Christian Nationalism
One of the biggest boogiemen in the Christian world today is Christian Nationalism. There’s a lot of hand-wringing that Christians might seize the levers of political power and eventually even force conversions by the sword and create a pure theocracy. As with each of these, they’re right that that would be wrong.
But 1) nobody is advocating that and 2) what are we more in danger from—Christians forcing our morality on people, or their morality being forced on us?
We live in a country where minors can get gender reassignment treatments, abortion happens by the millions, crime goes unpunished in many of our biggest cities, drag queens (read: predators) get access to kids, people can get fired for not using someone’s imaginary pronouns, you can’t watch a sporting event with your kids without 293 ads for gambling and alcohol, but what we really need to rail against is the person who says “You know, Sunday blue laws were nice?”
Give me a break.
Modesty
You would be hard-pressed to find any Christian who says a woman’s dress (or anything else) is an excuse for a man to ogle her.

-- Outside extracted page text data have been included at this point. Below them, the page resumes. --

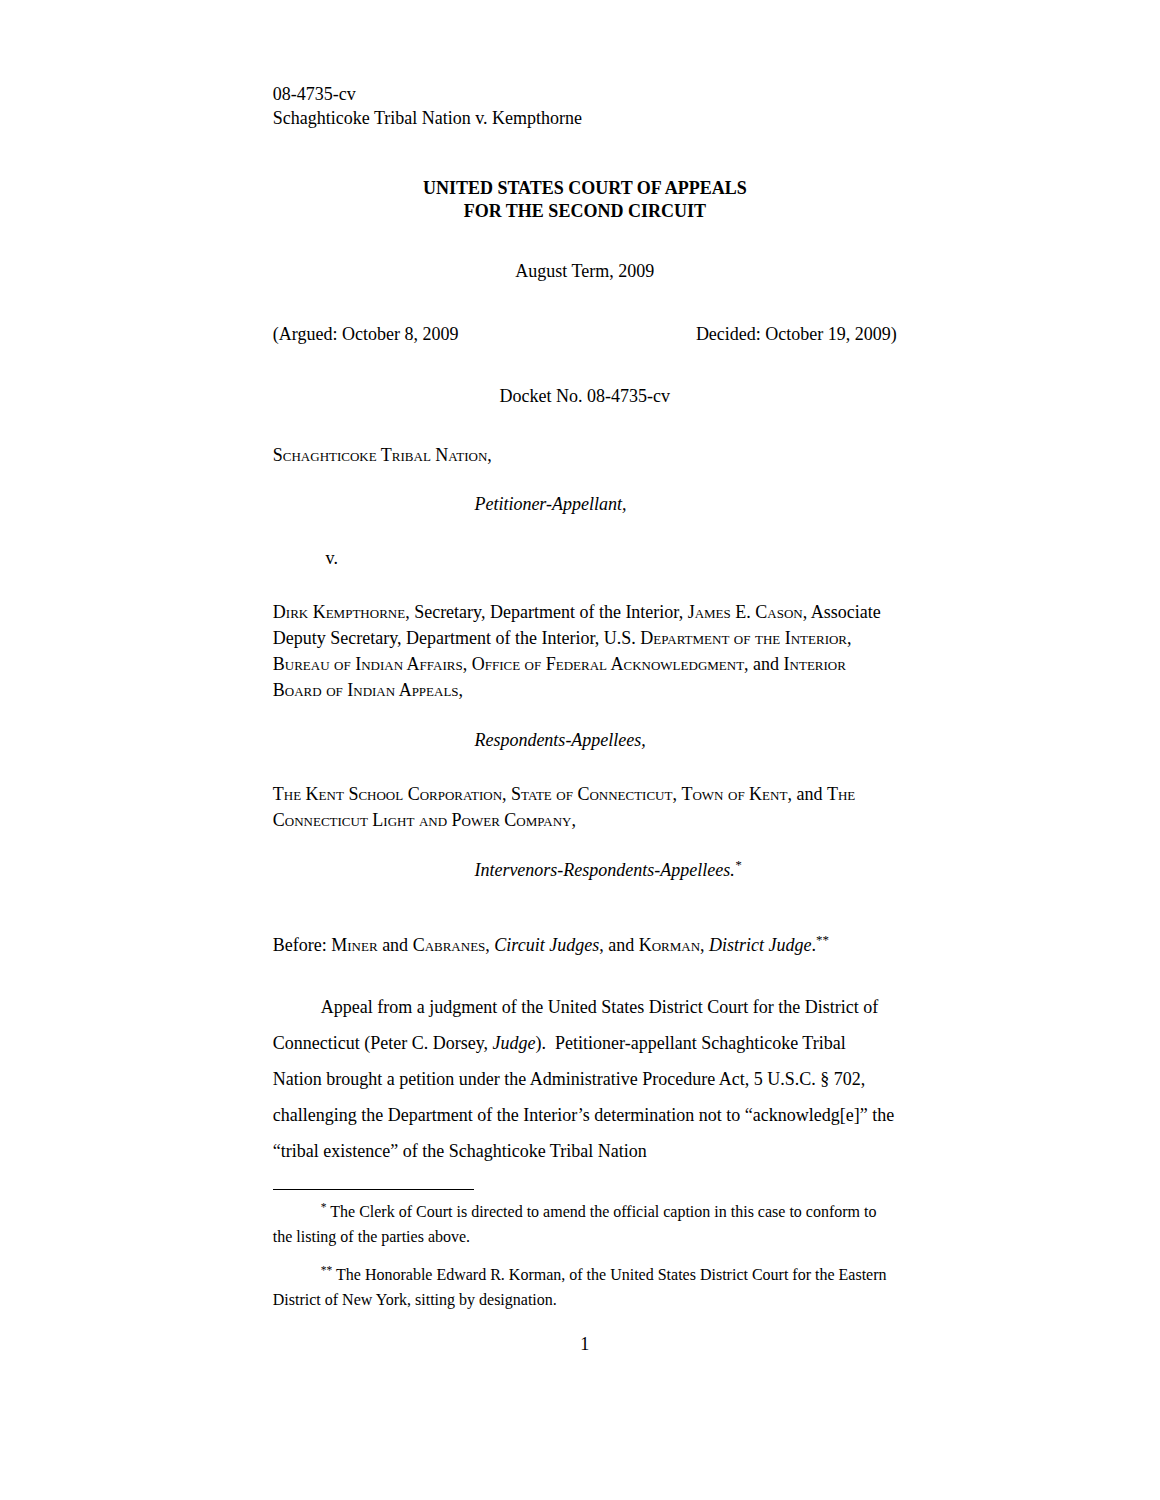08-4735-cv
Schaghticoke Tribal Nation v. Kempthorne
UNITED STATES COURT OF APPEALS
FOR THE SECOND CIRCUIT
August Term, 2009
(Argued: October 8, 2009 Decided: October 19, 2009)
Docket No. 08-4735-cv
Schaghticoke Tribal Nation,
Petitioner-Appellant,
v.
Dirk Kempthorne, Secretary, Department of the Interior, James E. Cason, Associate Deputy Secretary, Department of the Interior, U.S. Department of the Interior, Bureau of Indian Affairs, Office of Federal Acknowledgment, and Interior Board of Indian Appeals,
Respondents-Appellees,
The Kent School Corporation, State of Connecticut, Town of Kent, and The Connecticut Light and Power Company,
Intervenors-Respondents-Appellees.*
Before: Miner and Cabranes, Circuit Judges, and Korman, District Judge.**
Appeal from a judgment of the United States District Court for the District of Connecticut (Peter C. Dorsey, Judge). Petitioner-appellant Schaghticoke Tribal Nation brought a petition under the Administrative Procedure Act, 5 U.S.C. § 702, challenging the Department of the Interior’s determination not to “acknowledg[e]” the “tribal existence” of the Schaghticoke Tribal Nation
* The Clerk of Court is directed to amend the official caption in this case to conform to the listing of the parties above.
** The Honorable Edward R. Korman, of the United States District Court for the Eastern District of New York, sitting by designation.
1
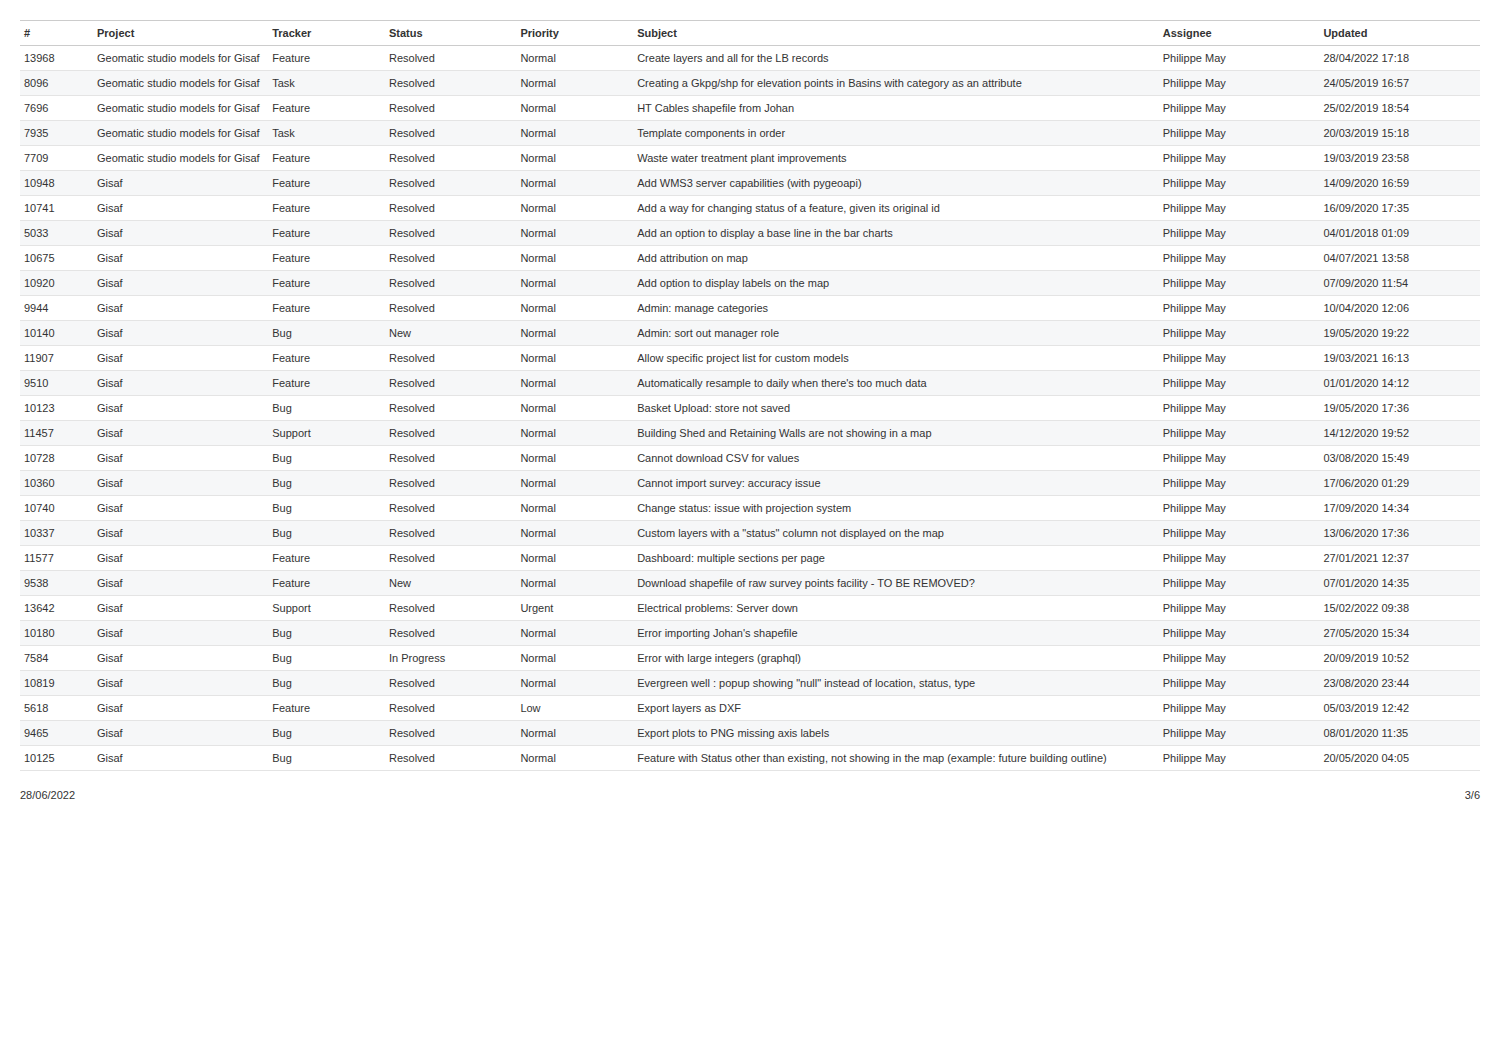| # | Project | Tracker | Status | Priority | Subject | Assignee | Updated |
| --- | --- | --- | --- | --- | --- | --- | --- |
| 13968 | Geomatic studio models for Gisaf | Feature | Resolved | Normal | Create layers and all for the LB records | Philippe May | 28/04/2022 17:18 |
| 8096 | Geomatic studio models for Gisaf | Task | Resolved | Normal | Creating a Gkpg/shp for elevation points in Basins with category as an attribute | Philippe May | 24/05/2019 16:57 |
| 7696 | Geomatic studio models for Gisaf | Feature | Resolved | Normal | HT Cables shapefile from Johan | Philippe May | 25/02/2019 18:54 |
| 7935 | Geomatic studio models for Gisaf | Task | Resolved | Normal | Template components in order | Philippe May | 20/03/2019 15:18 |
| 7709 | Geomatic studio models for Gisaf | Feature | Resolved | Normal | Waste water treatment plant improvements | Philippe May | 19/03/2019 23:58 |
| 10948 | Gisaf | Feature | Resolved | Normal | Add WMS3 server capabilities (with pygeoapi) | Philippe May | 14/09/2020 16:59 |
| 10741 | Gisaf | Feature | Resolved | Normal | Add a way for changing status of a feature, given its original id | Philippe May | 16/09/2020 17:35 |
| 5033 | Gisaf | Feature | Resolved | Normal | Add an option to display a base line in the bar charts | Philippe May | 04/01/2018 01:09 |
| 10675 | Gisaf | Feature | Resolved | Normal | Add attribution on map | Philippe May | 04/07/2021 13:58 |
| 10920 | Gisaf | Feature | Resolved | Normal | Add option to display labels on the map | Philippe May | 07/09/2020 11:54 |
| 9944 | Gisaf | Feature | Resolved | Normal | Admin: manage categories | Philippe May | 10/04/2020 12:06 |
| 10140 | Gisaf | Bug | New | Normal | Admin: sort out manager role | Philippe May | 19/05/2020 19:22 |
| 11907 | Gisaf | Feature | Resolved | Normal | Allow specific project list for custom models | Philippe May | 19/03/2021 16:13 |
| 9510 | Gisaf | Feature | Resolved | Normal | Automatically resample to daily when there's too much data | Philippe May | 01/01/2020 14:12 |
| 10123 | Gisaf | Bug | Resolved | Normal | Basket Upload: store not saved | Philippe May | 19/05/2020 17:36 |
| 11457 | Gisaf | Support | Resolved | Normal | Building Shed and Retaining Walls are not showing in a map | Philippe May | 14/12/2020 19:52 |
| 10728 | Gisaf | Bug | Resolved | Normal | Cannot download CSV for values | Philippe May | 03/08/2020 15:49 |
| 10360 | Gisaf | Bug | Resolved | Normal | Cannot import survey: accuracy issue | Philippe May | 17/06/2020 01:29 |
| 10740 | Gisaf | Bug | Resolved | Normal | Change status: issue with projection system | Philippe May | 17/09/2020 14:34 |
| 10337 | Gisaf | Bug | Resolved | Normal | Custom layers with a "status" column not displayed on the map | Philippe May | 13/06/2020 17:36 |
| 11577 | Gisaf | Feature | Resolved | Normal | Dashboard: multiple sections per page | Philippe May | 27/01/2021 12:37 |
| 9538 | Gisaf | Feature | New | Normal | Download shapefile of raw survey points facility - TO BE REMOVED? | Philippe May | 07/01/2020 14:35 |
| 13642 | Gisaf | Support | Resolved | Urgent | Electrical problems: Server down | Philippe May | 15/02/2022 09:38 |
| 10180 | Gisaf | Bug | Resolved | Normal | Error importing Johan's shapefile | Philippe May | 27/05/2020 15:34 |
| 7584 | Gisaf | Bug | In Progress | Normal | Error with large integers (graphql) | Philippe May | 20/09/2019 10:52 |
| 10819 | Gisaf | Bug | Resolved | Normal | Evergreen well : popup showing "null" instead of location, status, type | Philippe May | 23/08/2020 23:44 |
| 5618 | Gisaf | Feature | Resolved | Low | Export layers as DXF | Philippe May | 05/03/2019 12:42 |
| 9465 | Gisaf | Bug | Resolved | Normal | Export plots to PNG missing axis labels | Philippe May | 08/01/2020 11:35 |
| 10125 | Gisaf | Bug | Resolved | Normal | Feature with Status other than existing, not showing in the map (example: future building outline) | Philippe May | 20/05/2020 04:05 |
28/06/2022 3/6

But any time modesty comes up, somebody insists what we should really be talking about is men’s need to keep their eyes to themselves.

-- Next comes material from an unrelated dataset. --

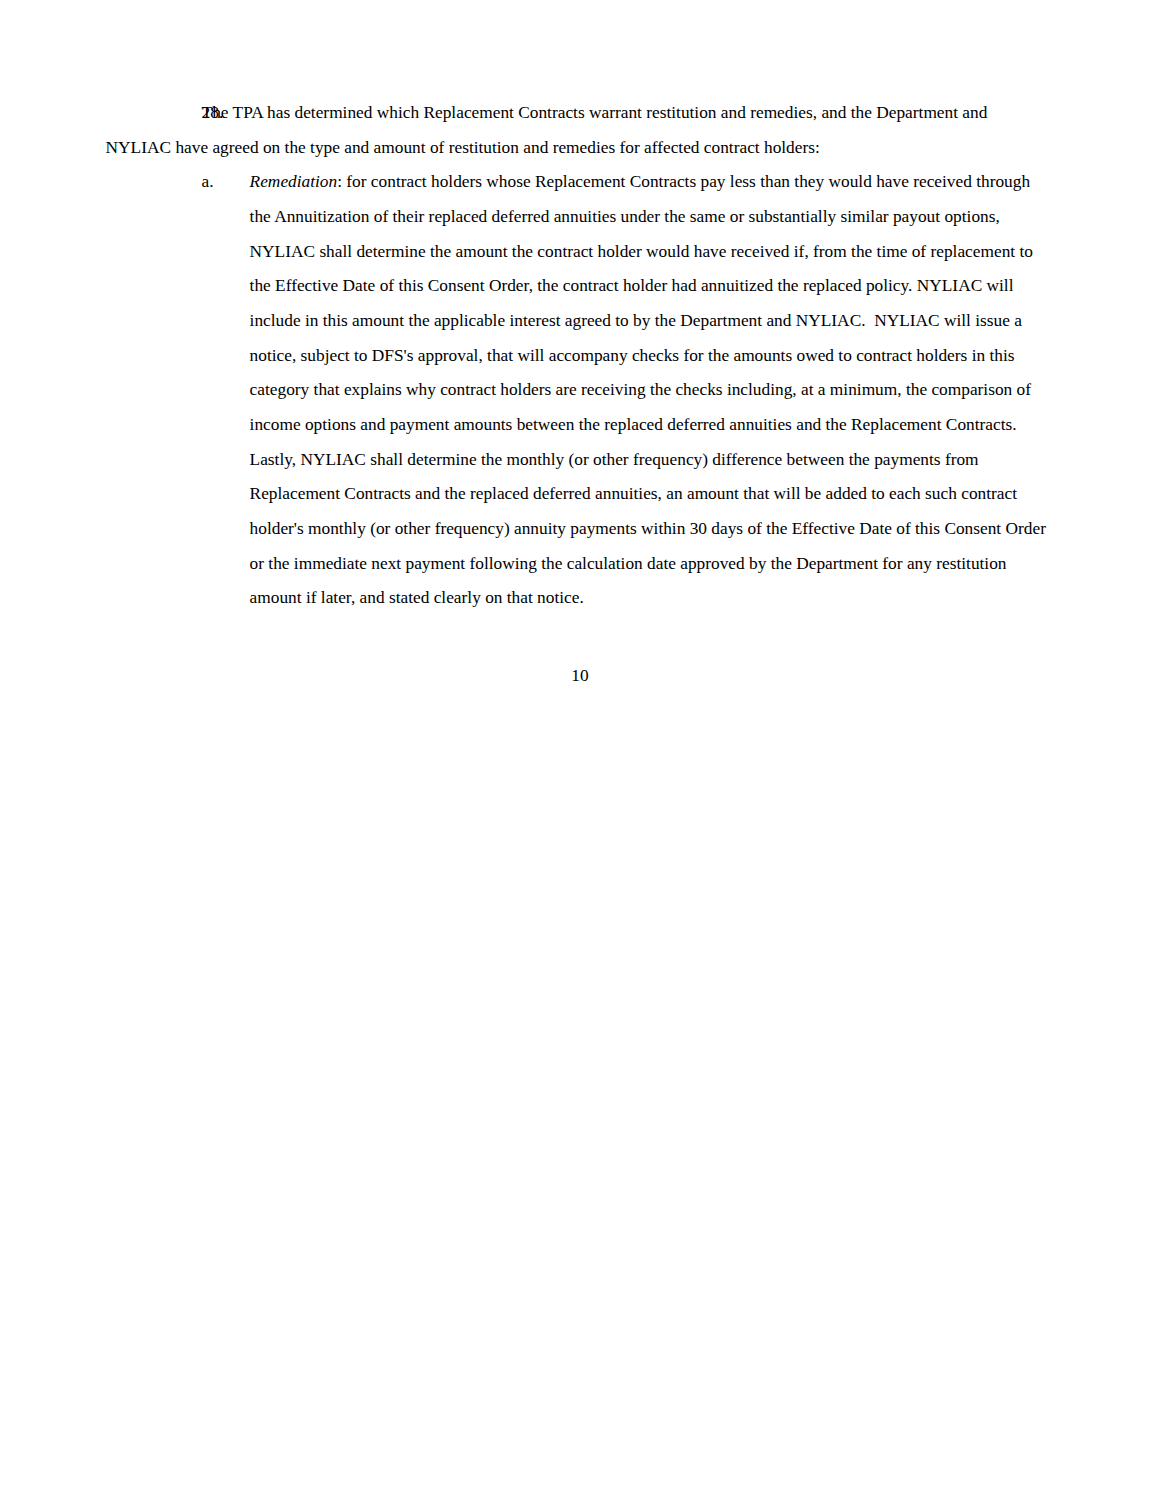28. The TPA has determined which Replacement Contracts warrant restitution and remedies, and the Department and NYLIAC have agreed on the type and amount of restitution and remedies for affected contract holders:
a. Remediation: for contract holders whose Replacement Contracts pay less than they would have received through the Annuitization of their replaced deferred annuities under the same or substantially similar payout options, NYLIAC shall determine the amount the contract holder would have received if, from the time of replacement to the Effective Date of this Consent Order, the contract holder had annuitized the replaced policy. NYLIAC will include in this amount the applicable interest agreed to by the Department and NYLIAC. NYLIAC will issue a notice, subject to DFS's approval, that will accompany checks for the amounts owed to contract holders in this category that explains why contract holders are receiving the checks including, at a minimum, the comparison of income options and payment amounts between the replaced deferred annuities and the Replacement Contracts. Lastly, NYLIAC shall determine the monthly (or other frequency) difference between the payments from Replacement Contracts and the replaced deferred annuities, an amount that will be added to each such contract holder's monthly (or other frequency) annuity payments within 30 days of the Effective Date of this Consent Order or the immediate next payment following the calculation date approved by the Department for any restitution amount if later, and stated clearly on that notice.
10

But everybody agrees lust is wrong, men should control themselves, and women shouldn’t be objectified. However, a lot of people are mixed up on the importance of modest dress for women and need to hear the truth about it.
The list could go on.
You can take any of the day’s sacred cows—therapy, race matters, gentle parenting, etc.—and see Christians defending the drowning world with fire extinguisher in hand. This tells you just how clever Satan is. Even in telling the truth he can get us fighting the wrong battles.
This is a crucial lesson in discernment: the church’s internal battle today is less about truths and more about sensibilities.

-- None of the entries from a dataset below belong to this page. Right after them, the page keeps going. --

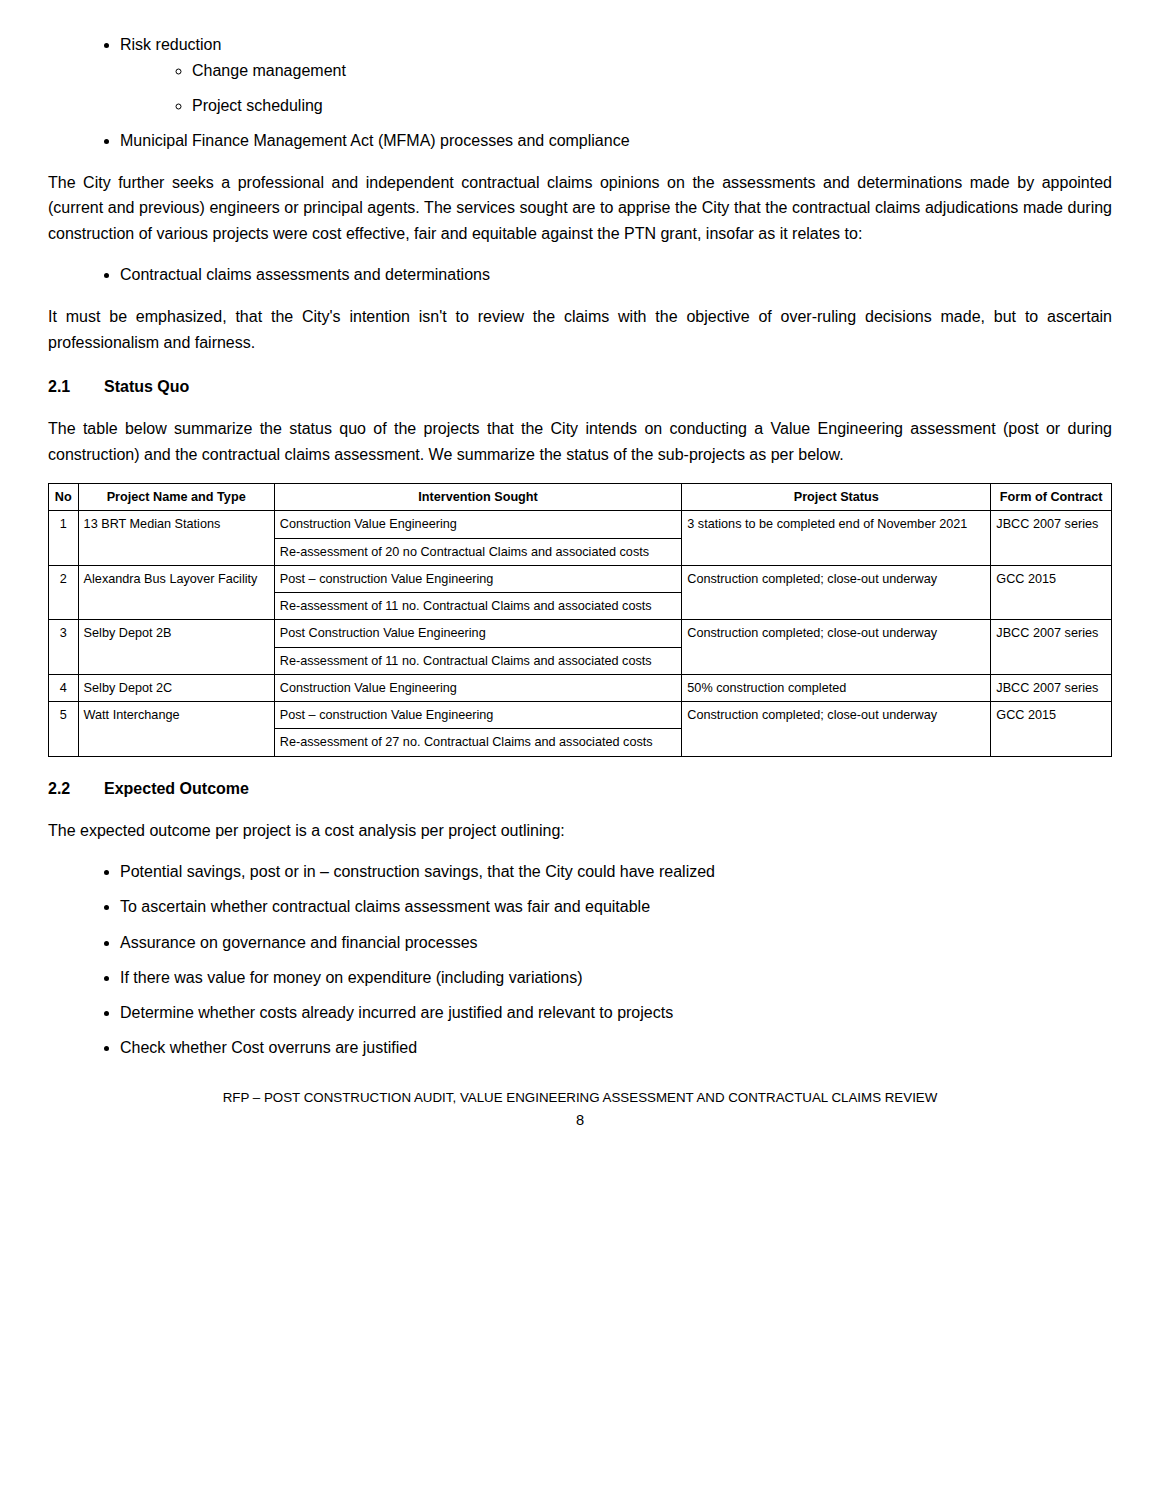Risk reduction
Change management
Project scheduling
Municipal Finance Management Act (MFMA) processes and compliance
The City further seeks a professional and independent contractual claims opinions on the assessments and determinations made by appointed (current and previous) engineers or principal agents. The services sought are to apprise the City that the contractual claims adjudications made during construction of various projects were cost effective, fair and equitable against the PTN grant, insofar as it relates to:
Contractual claims assessments and determinations
It must be emphasized, that the City's intention isn't to review the claims with the objective of over-ruling decisions made, but to ascertain professionalism and fairness.
2.1 Status Quo
The table below summarize the status quo of the projects that the City intends on conducting a Value Engineering assessment (post or during construction) and the contractual claims assessment. We summarize the status of the sub-projects as per below.
| No | Project Name and Type | Intervention Sought | Project Status | Form of Contract |
| --- | --- | --- | --- | --- |
| 1 | 13 BRT Median Stations | Construction Value Engineering | 3 stations to be completed end of November 2021 | JBCC 2007 series |
| Re-assessment of 20 no Contractual Claims and associated costs |
| 2 | Alexandra Bus Layover Facility | Post – construction Value Engineering | Construction completed; close-out underway | GCC 2015 |
| Re-assessment of 11 no. Contractual Claims and associated costs |
| 3 | Selby Depot 2B | Post Construction Value Engineering | Construction completed; close-out underway | JBCC 2007 series |
| Re-assessment of 11 no. Contractual Claims and associated costs |
| 4 | Selby Depot 2C | Construction Value Engineering | 50% construction completed | JBCC 2007 series |
| 5 | Watt Interchange | Post – construction Value Engineering | Construction completed; close-out underway | GCC 2015 |
| Re-assessment of 27 no. Contractual Claims and associated costs |
2.2 Expected Outcome
The expected outcome per project is a cost analysis per project outlining:
Potential savings, post or in – construction savings, that the City could have realized
To ascertain whether contractual claims assessment was fair and equitable
Assurance on governance and financial processes
If there was value for money on expenditure (including variations)
Determine whether costs already incurred are justified and relevant to projects
Check whether Cost overruns are justified
RFP – POST CONSTRUCTION AUDIT, VALUE ENGINEERING ASSESSMENT AND CONTRACTUAL CLAIMS REVIEW
8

A lot of Christians are almost perfectly aligned with truth and yet still miss the point entirely. Sensibilities are about whom you’re trying to please, which direction you’re pointed in. Notice with each of these the sensibility is pointed more toward what the world finds palatable.
A feminist world doesn’t want to hear about women’s submission or modesty, so we reroute those teachings to avoid the sore spot. A country that doesn’t want God telling them what to do will amen heartily with Christians who condemn Christian government.
Christian, our sensibilities have to be aligned with God. We are not people-pleasers: we are here to be pleasing to the Holy One (Ephesians 5:10). And pleasing Him in this matter means putting the fire extinguisher down and meeting the need of the hour.
So while you might not need to memorize the Lewis quote word-for-word, keeping the idea in the back of your mind will serve you well. Watch out for Lewis’ fire department and their endless supply of extinguishers that do nothing to get us out of this deluge.
Notes
Check out my new YouTube show, Cultural Breakdown!
In the inaugural episode I break down the Harrison Butker speech that broke the internet.
Don’t have time to watch? The audio is also published to the Church Reset podcast feed (Apple, Spotify, or on any other podcast app), where you can hear Cultural Breakdown and the articles I post to this site.
And, as always, check out Think Deeper Podcast. On this week’s episode we discuss Pharisaism in the church.
The Lord's church needs a REVIVAL!! A real and true analysis of our condition and how we got here.
We have congregations filled with members who don't know or don't even care what the Word says. In my opinion, we also need big time persecution to weed out the fake christians among us. In my view, I believe many of our members have been baptized but not converted.
Amen, Jack. The appalling lack of conviction and discernment in the church on these sort of things is further evidence of the alarming Canaanization of Christianity so rampant in our day—where the church is more influenced by the culture than Christ, by society than Scripture.